No salão principal, três cirurgiões estão se preparando para operar um cadáver dentro de um cubo de vidro em uma demonstração de uma cirurgia pélvica, que é uma das mais complicadas, explica Richards. A operação é filmada e transmitida ao vivo. Grandes monitores mostram os detalhes horripilantes enquanto o almoço é servido a poucos metros de distância. Meu colega e eu nos sentimos um pouco nauseados.
“Para nós, isso tudo é normal “, diz Richards com uma risada. Subimos as escadas e descemos para uma sala pequena e barulhenta onde um grupo de jovens cirurgiões está perfurando e parafusando fragmentos ósseos para praticar o tratamento de fraturas de cotovelo, que geralmente ocorrem em crianças. Seus colegas, que viajaram de lugares como África do Sul, Índia e Colômbia, os observam curiosamente. Os cirurgiões pagam entre dois e quatro mil francos para participar desses cursos, sendo que alguns participantes têm seus custos cobertos por bolsas.
Ao nosso lado, um estudante alemão e um estudante da Arábia Saudita estão praticando a técnica de fixação externa, usada no caso de fraturas particularmente complexas. Em um modelo plástico que mostra uma fratura de cotovelo, os dois praticantes trabalham com fios e pinos de metal que atravessam a pele, permanecendo ancorados a uma estrutura fixada na parte externa do corpo por pelo menos três semanas.

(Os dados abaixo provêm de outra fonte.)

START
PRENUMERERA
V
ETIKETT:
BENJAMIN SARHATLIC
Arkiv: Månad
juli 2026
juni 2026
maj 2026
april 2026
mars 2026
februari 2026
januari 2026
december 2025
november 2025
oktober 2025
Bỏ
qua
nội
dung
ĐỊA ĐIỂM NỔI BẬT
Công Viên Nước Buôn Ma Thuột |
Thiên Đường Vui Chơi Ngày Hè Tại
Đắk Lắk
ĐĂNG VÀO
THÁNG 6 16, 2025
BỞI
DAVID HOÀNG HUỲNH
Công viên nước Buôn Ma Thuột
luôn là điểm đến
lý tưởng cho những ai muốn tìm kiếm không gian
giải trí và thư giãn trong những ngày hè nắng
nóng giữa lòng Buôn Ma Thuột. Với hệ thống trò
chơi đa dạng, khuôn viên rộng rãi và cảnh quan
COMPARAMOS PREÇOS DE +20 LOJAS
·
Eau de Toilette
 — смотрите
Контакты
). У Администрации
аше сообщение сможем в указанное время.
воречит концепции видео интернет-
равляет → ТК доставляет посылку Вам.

“Há sempre alguma controvérsia dependendo de onde você vem, por exemplo, sobre técnicas cirúrgicas, mas é bom que todos se encontrem aqui e encontrem um consenso sobre como lidar com os pacientes”, diz o cirurgião Folorunsho Edobor-Osula, que viajou de Nova Jersey, nos Estados Unidos, para ensinar na conferência.
Pesquisa nas montanhas
O nosso dia termina com uma visita à sede do Instituto AO, agora alojado num edifício moderno com uma fachada de madeira no sopé de uma montanha onde trabalham cerca de 160 cientistas. Durante as pausas para o almoço, eles às vezes saem para esquiar cross-country; uma das vantagens de estar em Davos para aqueles que amam as montanhas. Um estábulo próximo é o lar de algumas centenas de ovelhas que serão usadas em pesquisas pré-clínicas.
“Em cinco anos, quero construir um novo instituto com laboratórios de última geração”, diz Richards. Ele pretende usar os dados coletados de sensores implantados e combiná-los com a biologia para desenvolver tratamentos personalizados mais eficazes e menos dispendiosos.

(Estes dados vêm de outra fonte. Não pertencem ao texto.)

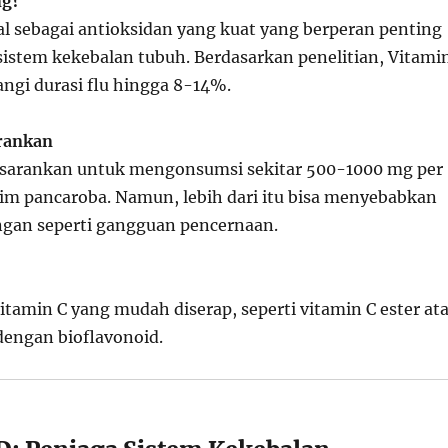
ng?
al sebagai antioksidan yang kuat yang berperan penting
istem kekebalan tubuh. Berdasarkan penelitian, Vitami
ngi durasi flu hingga 8-14%.
arankan
isarankan untuk mengonsumsi sekitar 500-1000 mg per
im pancaroba. Namun, lebih dari itu bisa menyebabkan
ngan seperti gangguan pencernaan.
itamin C yang mudah diserap, seperti vitamin C ester at
dengan bioflavonoid.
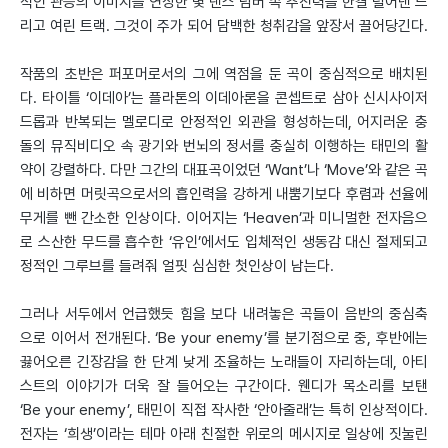
적인 관능의 이미지를 연장한 몇 댄스 넘버 속 추진력을 한결 덜어낸 느
리고 여린 트랙. 그것이 주가 되어 담백한 청취감을 앞장서 끌어당긴다.
작품의 초반은 퍼포머로서의 그에 역점을 둔 곡이 중심적으로 배치된
다. 타이틀 ‘이데아’는 플라톤의 이데아론을 콘셉트로 삼아 신시사이저
드롭과 반복되는 멜로디로 안정적인 외관을 형성하는데, 어지러운 충
돌의 뮤직비디오 속 광기와 번뇌의 정서를 충실히 이행하는 태민의 활
약이 강렬하다. 다만 그간의 대표곡이었던 ‘Want’나 ‘Move’와 같은 곡
에 비하면 머릿곡으로서의 흡인력을 강하게 내뿜기보다 후렴과 선율에
무게를 뺀 간소한 인상이다. 이어지는 ‘Heaven’과 미니멀한 전자음으
로 스산한 무드를 흡수한 ‘유인’에서도 입체적인 생동감 대신 절제되고
정적인 그루브를 들려줘 얼핏 심심한 첫인상이 남는다.
그러나 서두에서 언급했듯 힘을 보다 내려놓은 곡들이 음반의 중심축
으로 이어서 전개된다. ‘Be your enemy’를 분기점으로 중, 후반에는
끓어오른 긴장감을 한 단계 낮게 조율하는 노래들이 자리하는데, 아티
스트의 이야기가 더욱 잘 들어오는 구간이다. 웬디가 목소리를 보탠
‘Be your enemy’, 태민이 직접 작사한 ‘안아줄래’는 특히 인상적이다.
전자는 ‘희생’이라는 테마 아래 친절한 위로의 메시지로 일상에 짓눌린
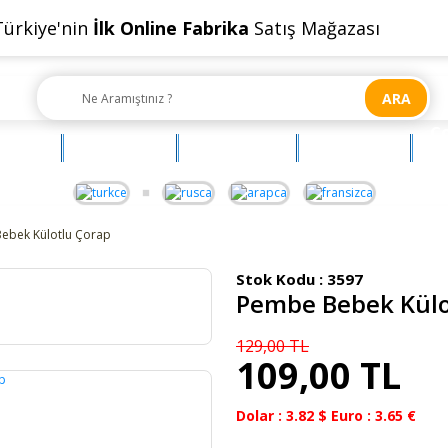
Türkiye'nin
İlk Online Fabrika
Satış Mağazası
ARA
Ç
OYUNCAK
AKSESUAR
BEBEHUM
G
ebek Külotlu Çorap
Stok Kodu :
3597
Pembe Bebek Külo
129,00 TL
109,00 TL
Dolar : 3.82 $ Euro : 3.65 €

A sinergia com outros centros de pesquisa de renome internacional baseados em Davos, como o Instituto Suíço de Pesquisa de Alergia e Asma, já desempenha um papel importante na consecução desses objetivos, de acordo com Richards. “Davos, embora seja uma cidade pequena, tem importantes conexões internacionais”, diz ele. “Este novo campus nas montanhas terá tudo o que precisamos.”